Tracy Chevalier

Honor Bright

This is how I imagine the main character, a young English Quaker who emigrates to America in 1850.

Oberlin, Ohio

This town was a major stop on the Underground Railroad. Always a radical place, Oberlin College was the first to admit women and African Americans.

The Sick Room

Many 19th-century American houses had “sick rooms” off the kitchen because someone often had a fever and needed tending. This one is at Hale’s Farm, Ohio.

Desperate measures for desperate times

Henry "Box" Brown was a slave who mailed himself to freedom.

Tracy’s quilt

In researching the novel, I learned how to quilt the way my heroine would have, and made this all by hand.

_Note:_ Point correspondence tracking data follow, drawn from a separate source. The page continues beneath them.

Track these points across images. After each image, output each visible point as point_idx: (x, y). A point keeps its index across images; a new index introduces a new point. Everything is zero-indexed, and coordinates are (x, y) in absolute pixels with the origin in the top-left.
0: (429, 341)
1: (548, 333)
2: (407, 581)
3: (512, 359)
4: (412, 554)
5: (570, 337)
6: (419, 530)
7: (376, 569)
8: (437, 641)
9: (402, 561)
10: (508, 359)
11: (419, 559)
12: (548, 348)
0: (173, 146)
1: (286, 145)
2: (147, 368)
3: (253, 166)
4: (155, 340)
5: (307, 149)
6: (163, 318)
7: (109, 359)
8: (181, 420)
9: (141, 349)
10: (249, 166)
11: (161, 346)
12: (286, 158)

Quakers have no formal creed.

Their unity is based on shared understanding of the "Inner Light" in each person and a shared practice of silent worship.

The Inspiration

In April 2009 I was visiting Oberlin College in Ohio, where I got my degree back in 1984. Since its founding in the 1830s it has been a progressive place – one of the first colleges in the USA to admit both African Americans and women. I was lucky enough to see the novelist and Nobel Laureate Toni Morrison there, dedicating a Bench by the Road to mark Oberlin as a significant place in African American history. Oberlin was an important stop on the Underground Railroad – a 19th-century network of people helping runaway slaves escape from the South to the relative safety of the North.

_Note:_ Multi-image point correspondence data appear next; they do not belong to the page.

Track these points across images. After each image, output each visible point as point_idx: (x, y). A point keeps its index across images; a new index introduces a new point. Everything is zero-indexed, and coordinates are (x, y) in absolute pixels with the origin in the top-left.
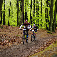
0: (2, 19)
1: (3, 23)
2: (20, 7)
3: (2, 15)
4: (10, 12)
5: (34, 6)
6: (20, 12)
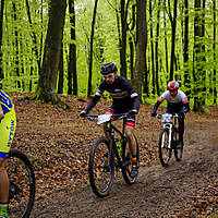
0: (66, 73)
1: (70, 87)
2: (130, 27)
3: (65, 57)
5: (187, 19)
6: (131, 43)
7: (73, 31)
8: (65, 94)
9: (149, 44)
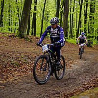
0: (31, 26)
2: (61, 6)
4: (45, 13)
5: (87, 4)
6: (61, 14)
7: (35, 7)
8: (30, 35)
9: (69, 15)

A couple of days later I went to a Quaker meeting. While sitting in silence, I began thinking about how Quakers were opposed to slavery and many had been abolitionists and worked on the Underground Railroad. Oberlin and Quakers came together in my mind then, a spark ignited, and I knew I would write about it.

Other elements emerged from my research to thicken the story – quilts, bonnets, farms, woods and corn – but the core of The Last Runaway centers on searching for freedom.